Foreign nationals were chased away and their shacks burnt in Vusimuzi, Tembisa, on Wednesday night. / Thulani Mbele
Foreign nationals were chased away and their shacks burnt in Vusimuzi, Tembisa, on Wednesday night. / Thulani Mbele

Last week ministers of the security cluster told the nation that they do not know who is behind the recent spate of violence against foreigners.

The ministers admitted that their intelligence forces were caught napping by the violence, vowing that, now that they are awake, they will take care of the situation.

We who have not been sleeping have a national duty to let the slumbering ministers know who is behind the violence, and how to make the ministers aware that the intelligence will not be able to resolve the situation.

The recent violence has been caused by the ANC and its government over a period of 25 years. The ANC government has engineered the crisis in four ways.

First, the ANC has presided over a dysfunctional public education system that has thrown millions of young black people into an ever-expanding reservoir of joblessness.

Look at who is terrorising foreigners. You will see the tormentors are mainly young, and black, the ANC's unemployed children, born in the 1990s. The ANC has failed to educate them.

Second, the ANC government has failed to create factories that would provide employment to the hordes terrorising foreigners.

The Afrikaners used state-owned companies to employ their own uneducated people during apartheid; the ANC has run those companies aground.

The rich and ANC-connected tenderpreneurs produce nothing; they are either suckers of state revenue in the form of tenders or recipients of dividends from white-owned businesses in the form of BEE. They cannot create jobs. Who do you expect to employ millions of unskilled black people?

Third, the ANC government has failed to control the entry of foreigners into the country since 1994. All the failed states of Africa have pushed their people out, and the ANC government has allowed millions of undocumented foreigners into our country, thus triggering a fight over scarce resources.

Go to any restaurant in South Africa, and you will find a Zimbabwean working there. All the jobs that used to belong to unskilled South Africans are now taken by foreigners.

# [SUPPLIED ENTRIES]
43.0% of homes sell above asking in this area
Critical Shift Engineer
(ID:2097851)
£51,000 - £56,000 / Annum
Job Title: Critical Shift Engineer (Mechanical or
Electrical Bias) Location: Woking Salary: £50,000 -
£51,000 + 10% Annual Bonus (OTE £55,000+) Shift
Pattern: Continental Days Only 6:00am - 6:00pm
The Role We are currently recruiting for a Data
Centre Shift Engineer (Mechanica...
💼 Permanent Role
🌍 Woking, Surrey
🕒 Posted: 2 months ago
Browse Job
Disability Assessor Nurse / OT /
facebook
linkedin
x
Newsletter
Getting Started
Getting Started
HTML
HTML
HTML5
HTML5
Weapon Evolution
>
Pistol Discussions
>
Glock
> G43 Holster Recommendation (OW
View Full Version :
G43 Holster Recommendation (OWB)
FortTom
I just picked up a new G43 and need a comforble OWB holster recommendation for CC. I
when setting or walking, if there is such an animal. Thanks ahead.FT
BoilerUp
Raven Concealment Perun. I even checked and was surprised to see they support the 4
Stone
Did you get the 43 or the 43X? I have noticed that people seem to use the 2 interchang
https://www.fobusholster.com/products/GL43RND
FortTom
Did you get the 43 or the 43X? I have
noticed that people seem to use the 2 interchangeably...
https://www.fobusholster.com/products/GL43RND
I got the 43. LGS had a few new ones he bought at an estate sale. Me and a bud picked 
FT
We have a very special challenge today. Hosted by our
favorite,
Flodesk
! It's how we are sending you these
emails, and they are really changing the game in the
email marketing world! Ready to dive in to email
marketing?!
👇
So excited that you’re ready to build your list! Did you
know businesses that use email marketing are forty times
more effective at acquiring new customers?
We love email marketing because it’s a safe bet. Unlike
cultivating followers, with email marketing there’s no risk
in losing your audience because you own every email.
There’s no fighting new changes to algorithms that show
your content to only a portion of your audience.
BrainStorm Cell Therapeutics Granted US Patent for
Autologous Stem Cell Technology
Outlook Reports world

--

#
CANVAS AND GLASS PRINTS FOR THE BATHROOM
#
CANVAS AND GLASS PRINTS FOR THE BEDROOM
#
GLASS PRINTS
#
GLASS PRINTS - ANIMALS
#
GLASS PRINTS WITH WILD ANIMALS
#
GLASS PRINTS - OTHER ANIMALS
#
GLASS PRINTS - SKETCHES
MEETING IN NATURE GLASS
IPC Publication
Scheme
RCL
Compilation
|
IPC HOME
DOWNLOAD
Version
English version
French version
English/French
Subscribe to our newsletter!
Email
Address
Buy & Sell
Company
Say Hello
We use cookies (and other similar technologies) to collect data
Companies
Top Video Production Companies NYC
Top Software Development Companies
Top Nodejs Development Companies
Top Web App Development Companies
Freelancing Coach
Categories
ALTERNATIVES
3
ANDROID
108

# [DIRECTIONS FOR THIS TASK]
In the opinion piece on the violence against foreigners, restate the stretch from "Last week ministers" through "of the situation.", swapping "intelligence forces" for "security services".

# [ANSWER SECTION]
Last week ministers of the security cluster told the nation that they do not know who is behind the recent spate of violence against foreigners.

The ministers admitted that their security services were caught napping by the violence, vowing that, now that they are awake, they will take care of the situation.